··· Provided material ···

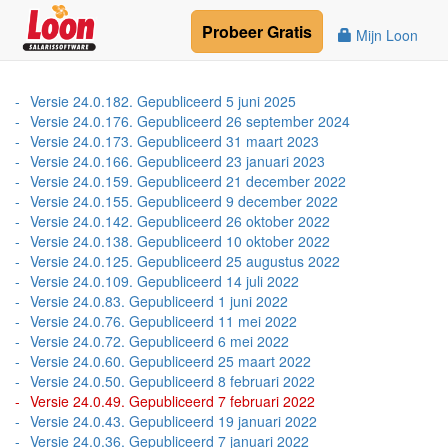
Probeer
Gratis
Mijn Loon
Versie 24.0.182. Gepubliceerd 5 juni 2025
Versie 24.0.176. Gepubliceerd 26 september 2024
Versie 24.0.173. Gepubliceerd 31 maart 2023
Versie 24.0.166. Gepubliceerd 23 januari 2023
Versie 24.0.159. Gepubliceerd 21 december 2022
Versie 24.0.155. Gepubliceerd 9 december 2022
Versie 24.0.142. Gepubliceerd 26 oktober 2022
Versie 24.0.138. Gepubliceerd 10 oktober 2022
Versie 24.0.125. Gepubliceerd 25 augustus 2022
Versie 24.0.109. Gepubliceerd 14 juli 2022
Versie 24.0.83. Gepubliceerd 1 juni 2022
Versie 24.0.76. Gepubliceerd 11 mei 2022
Versie 24.0.72. Gepubliceerd 6 mei 2022
Versie 24.0.60. Gepubliceerd 25 maart 2022
Versie 24.0.50. Gepubliceerd 8 februari 2022
Versie 24.0.49. Gepubliceerd 7 februari 2022
Versie 24.0.43. Gepubliceerd 19 januari 2022
Versie 24.0.36. Gepubliceerd 7 januari 2022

···

**Prompt**
Update the lines from the first one up to and including the line with "Versie 24.0.138. Gepubliceerd 10 oktober 2022" by replacing "Gepubliceerd" with "Uitgebracht", keeping everything else the same. Give back only those lines, and leave out the pictures.

**Response to the exercise**
Probeer
Gratis
Mijn Loon
Versie 24.0.182. Uitgebracht 5 juni 2025
Versie 24.0.176. Uitgebracht 26 september 2024
Versie 24.0.173. Uitgebracht 31 maart 2023
Versie 24.0.166. Uitgebracht 23 januari 2023
Versie 24.0.159. Uitgebracht 21 december 2022
Versie 24.0.155. Uitgebracht 9 december 2022
Versie 24.0.142. Uitgebracht 26 oktober 2022
Versie 24.0.138. Uitgebracht 10 oktober 2022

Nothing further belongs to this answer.